[start]
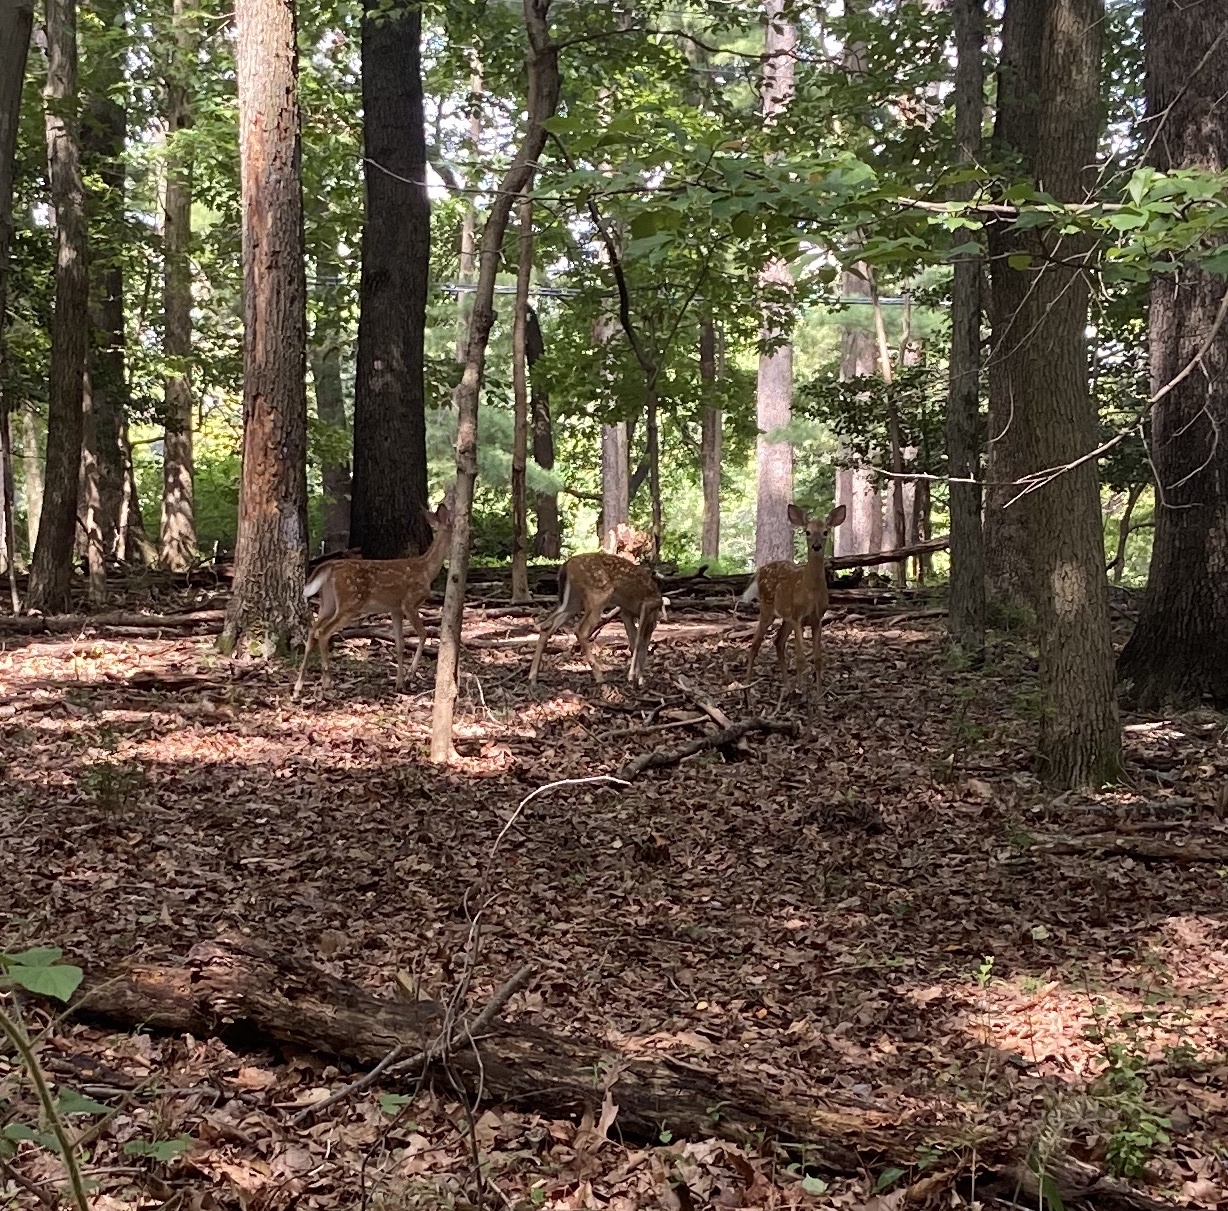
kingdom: Animalia
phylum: Chordata
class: Mammalia
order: Artiodactyla
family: Cervidae
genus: Odocoileus
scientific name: Odocoileus virginianus
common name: White-tailed deer
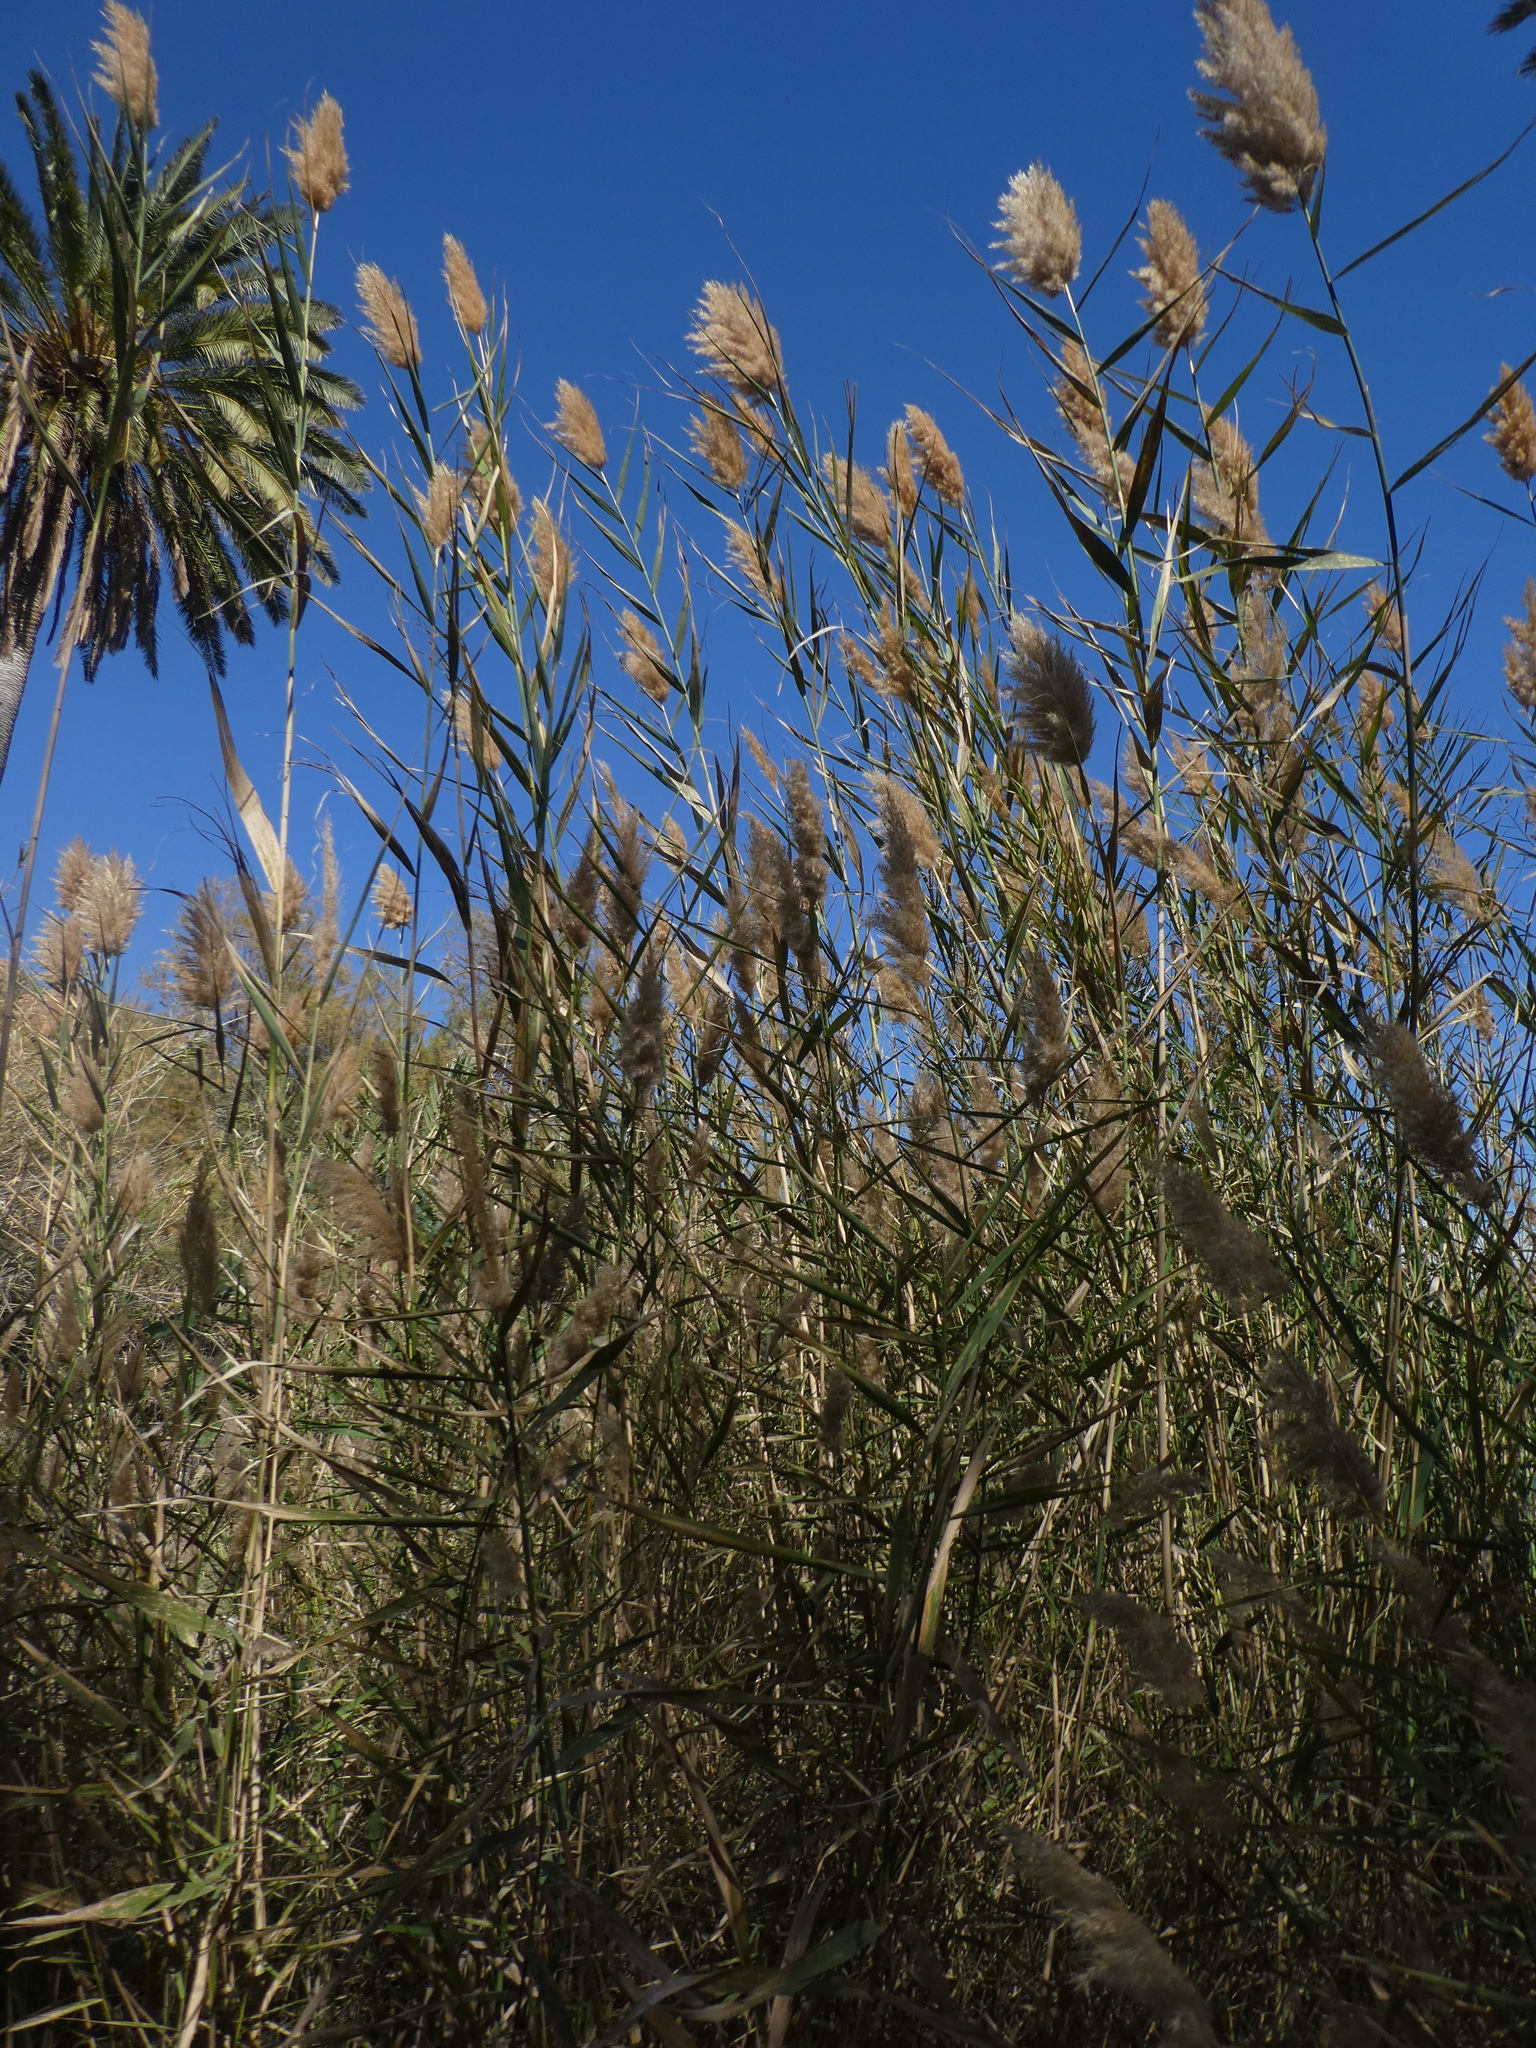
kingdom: Plantae
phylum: Tracheophyta
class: Liliopsida
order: Poales
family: Poaceae
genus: Arundo
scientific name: Arundo donax
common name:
[end]
> [SHORT EXERCISE]: Copy out every line of text in the items above exactly as it appears, leaving out the pictures.

> [RESULT]:
kingdom: Animalia
phylum: Chordata
class: Mammalia
order: Artiodactyla
family: Cervidae
genus: Odocoileus
scientific name: Odocoileus virginianus
common name: White-tailed deer
kingdom: Plantae
phylum: Tracheophyta
class: Liliopsida
order: Poales
family: Poaceae
genus: Arundo
scientific name: Arundo donax
common name:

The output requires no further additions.